「チャットGPT時代に必要なものとは?」 身につけておきたい「投資家的素養」 (4ページ目)

  • 鈴木雅光●構成 text by Suzuki Masamitsu
  • はまのゆか●絵 illustration by Hamano Yuka

 その点、投資家は日々決断を下し、日々リスクを取っている。投資家ではなく経営者という言葉に置き換えてもいいかもしれないね。生成AIが普及すればするほど、会社員に求められる素養は、決断し、リスクを取ることに絞り込まれていくんだ。

 でも、『決断してリスクを取る』と言うのは簡単だけど、実行するのはなかなか大変だと思うよ。

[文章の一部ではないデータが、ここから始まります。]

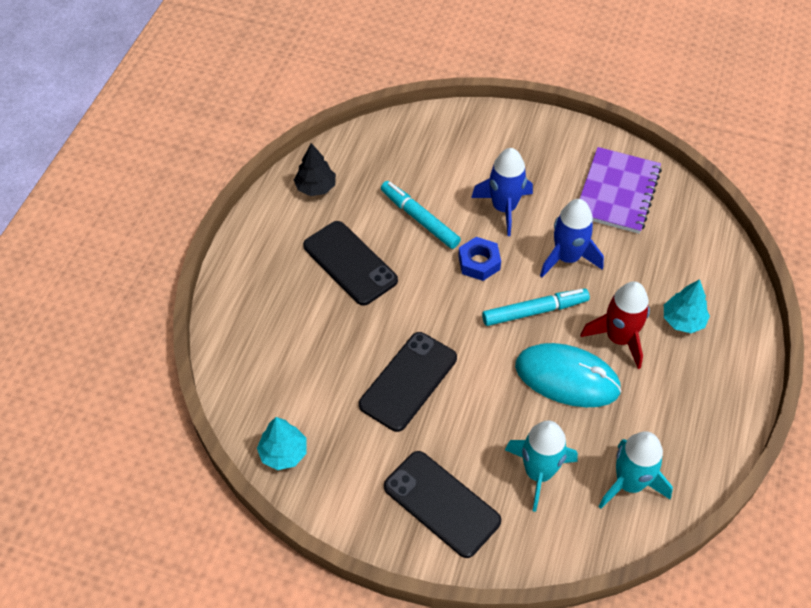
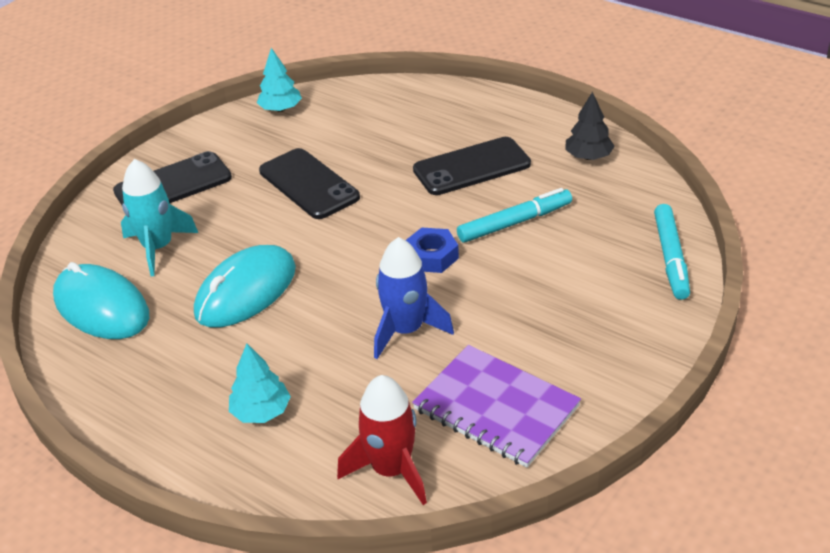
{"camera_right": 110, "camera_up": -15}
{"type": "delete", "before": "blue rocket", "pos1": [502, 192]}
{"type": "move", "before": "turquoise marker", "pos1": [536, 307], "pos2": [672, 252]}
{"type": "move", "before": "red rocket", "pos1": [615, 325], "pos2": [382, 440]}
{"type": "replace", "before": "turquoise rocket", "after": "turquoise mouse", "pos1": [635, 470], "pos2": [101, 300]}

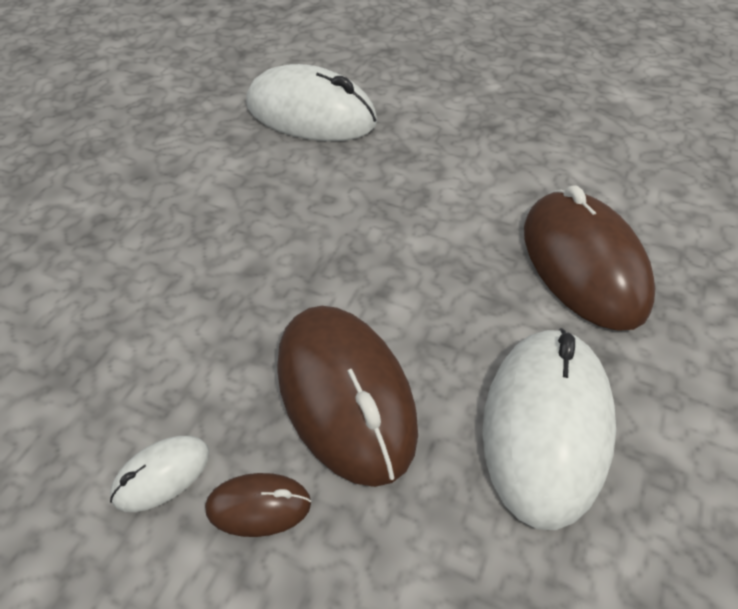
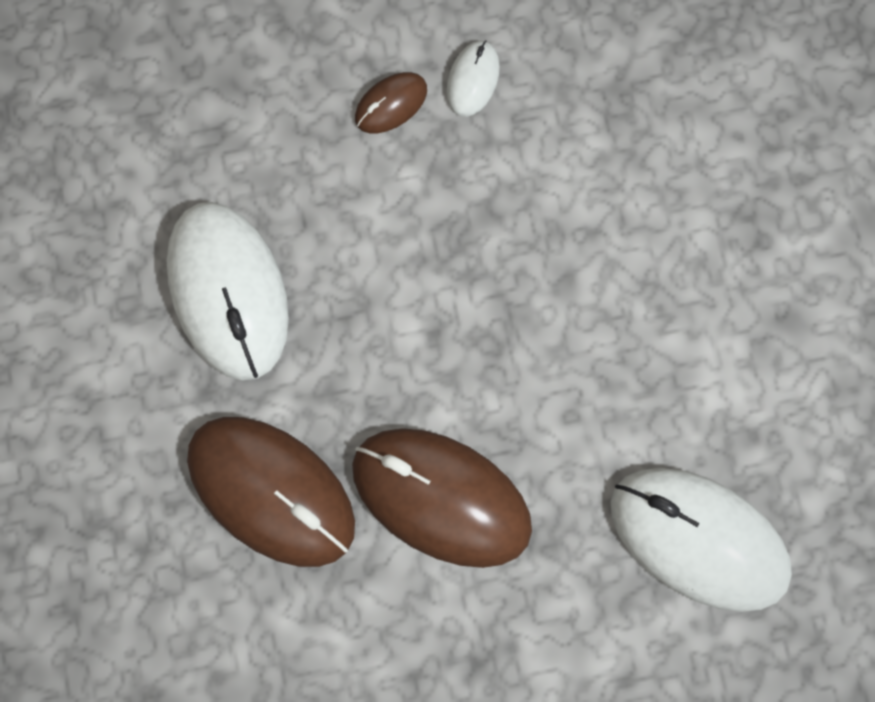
{"camera_right": 145, "camera_up": 25}
{"type": "move", "before": "brown mouse", "pos1": [347, 396], "pos2": [442, 498]}
{"type": "rotate", "before": "white mouse", "pos1": [311, 102], "pos2": [701, 540], "turn": 45}

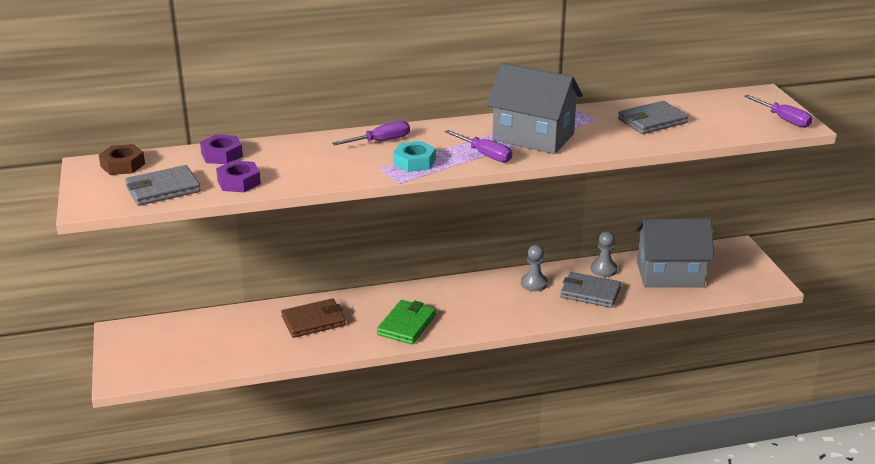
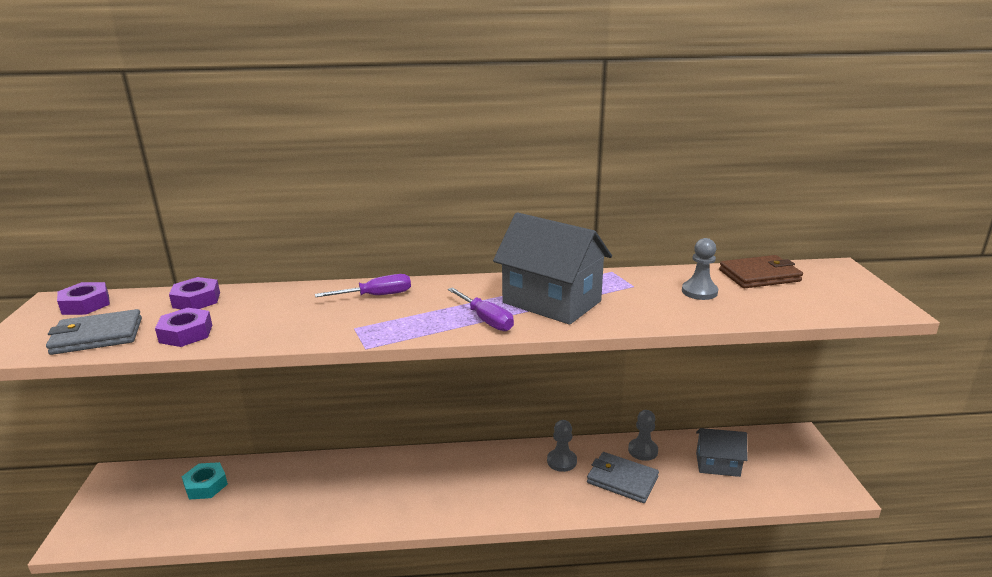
{"camera_right": 10, "camera_up": -5}
{"type": "delete", "before": "green wallet", "pos1": [406, 322]}
{"type": "delete", "before": "purple screwdriver", "pos1": [778, 111]}
{"type": "move", "before": "brown wallet", "pos1": [313, 318], "pos2": [761, 271]}
{"type": "move", "before": "turquoise nut", "pos1": [414, 156], "pos2": [205, 480]}
{"type": "replace", "before": "grey wallet", "after": "grey pawn", "pos1": [653, 117], "pos2": [700, 269]}
{"type": "recolor", "before": "brown nut", "after": "purple nut", "pos1": [122, 159], "pos2": [83, 298]}
{"type": "resize", "before": "grey house", "pos1": [675, 253], "pos2": [721, 452], "scale": 0.59}

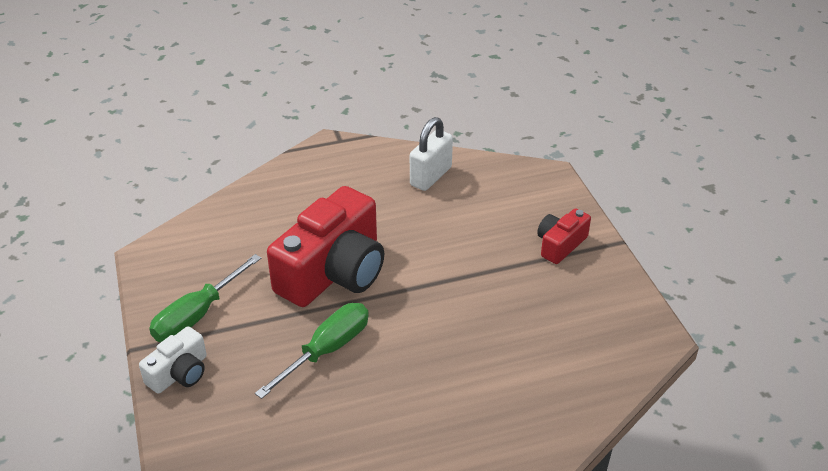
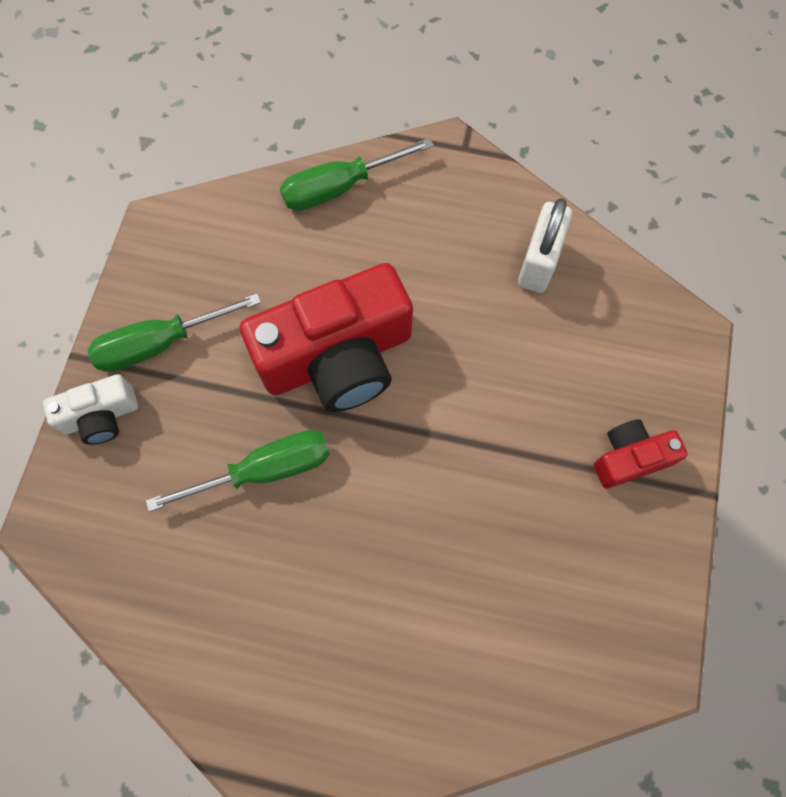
{"camera_right": 30, "camera_up": 30}
{"type": "insert", "after": "green screwdriver", "pos2": [357, 174]}
{"type": "rotate", "before": "white padlock", "pos1": [431, 154], "pos2": [545, 245], "turn": -45}

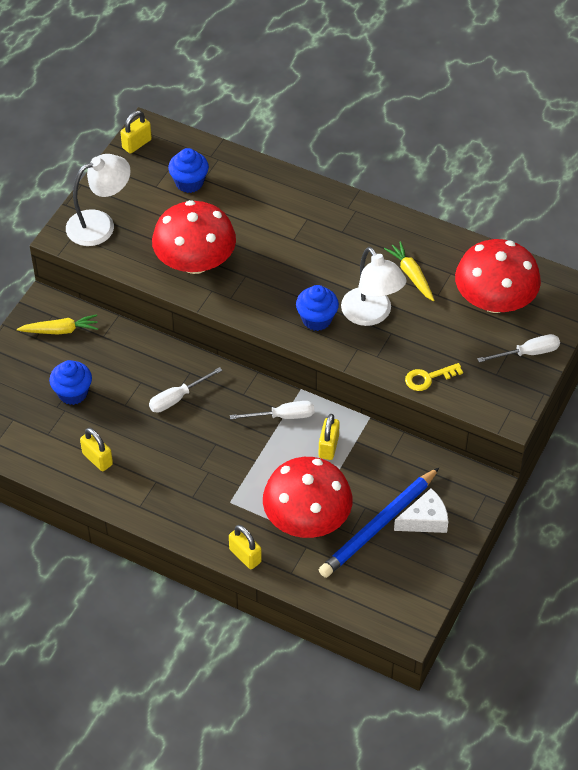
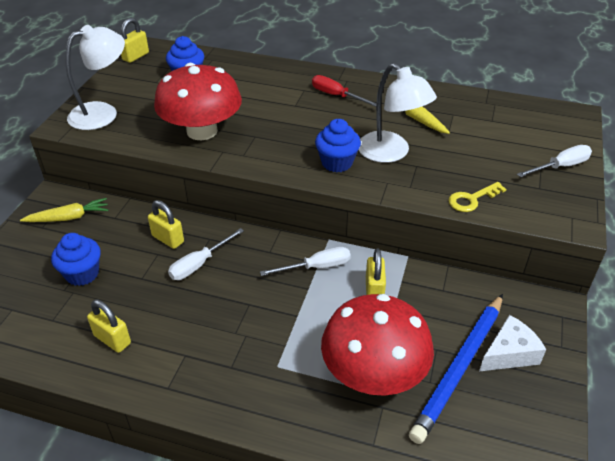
{"camera_right": -10, "camera_up": -10}
{"type": "delete", "before": "red mushroom", "pos1": [498, 276]}
{"type": "insert", "after": "red screwdriver", "pos2": [344, 91]}
{"type": "move", "before": "yellow padlock", "pos1": [245, 547], "pos2": [166, 224]}

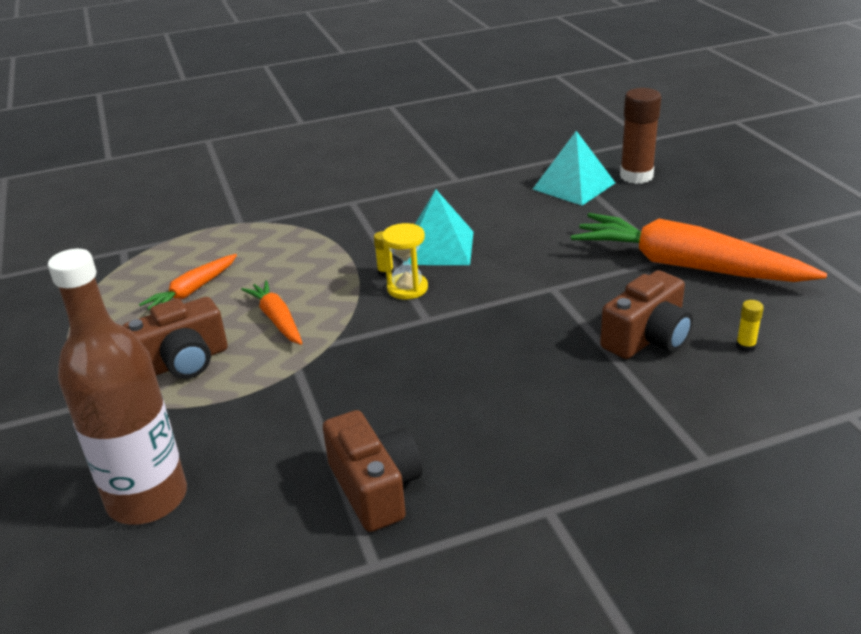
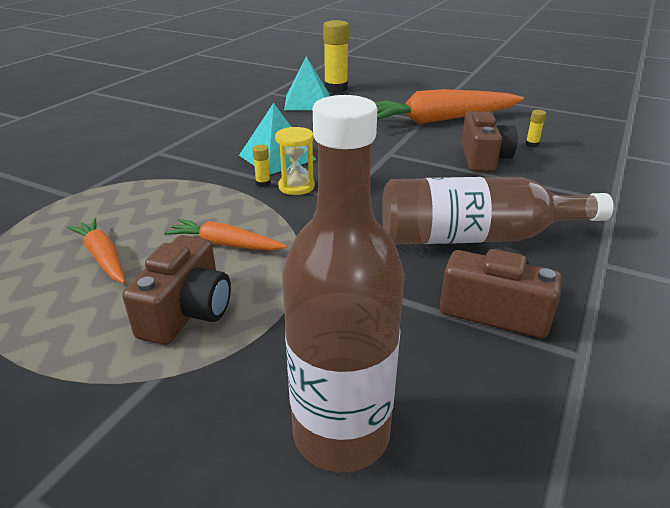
{"camera_right": -45, "camera_up": 0}
{"type": "insert", "after": "brown bottle", "pos2": [497, 210]}
{"type": "recolor", "before": "brown glue stick", "after": "yellow glue stick", "pos1": [640, 136], "pos2": [336, 56]}
{"type": "rotate", "before": "orange carrot", "pos1": [188, 282], "pos2": [96, 250], "turn": 150}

人間って、そもそも積極的にリスクを取りには行きたがらない性質を持っているし、できるだけ休んでいたいと思う生物でしょう。だから日々、決断してリスクを取れる人間というのは相当、無理をして生きていることになる。

 結果として何が起こるかというと、経済的には二極化じゃないかな。決断してリスクを取れる人は、取ったリスクに見合った報酬を得る可能性に恵まれる。一方、数の上では圧倒的に多い、リスクを取らない人たちは、おそらく失業のリスクに直面することになる。それも、かなりの数に上る恐れがあるよね。

 で、そうなった時のセーフティネットとしては、ベーシックインカムの議論が出てくるかもしれないね」

由紀「それディストピアですか?」
鈴木「ベーシックインカムって何ですか?」

奥野「ベーシックインカムというのは最低限所得保障の一種で、政府がすべての国民を対象にして、一律・無条件で現金を給付するしくみのことだよ。たとえば国民1人につき年間200万円を支給するって感じかな。その代わり、現行の公的年金などの社会保障はなくなる可能性がある。

 たとえばさっき言ったようにチャットGPTがビジネスの世界に普及すると、会社にとって必要性のない人が増えてくる。そういう人はリストラされるのだけど、失業者が世の中に溢れると、今度は社会不安が高まってしまう。だから、ベーシックインカムによって最低限、生活できるお金を政府が支給する。

 確かに社会が失業者だらけになるのはディストピアかもしれないけど、ベーシックインカムを受け取って、贅沢はできないものの、働かずにのんびり趣味でも楽しみなが生活できると考えれば、ひょっとするとこれはユートピアなのかも知れない。この仕組みがちゃんと回れば、の話だけどね。

 ただしもうひとつ。ベーシックインカムの議論をするならば、『小さな政府』にしなければならない。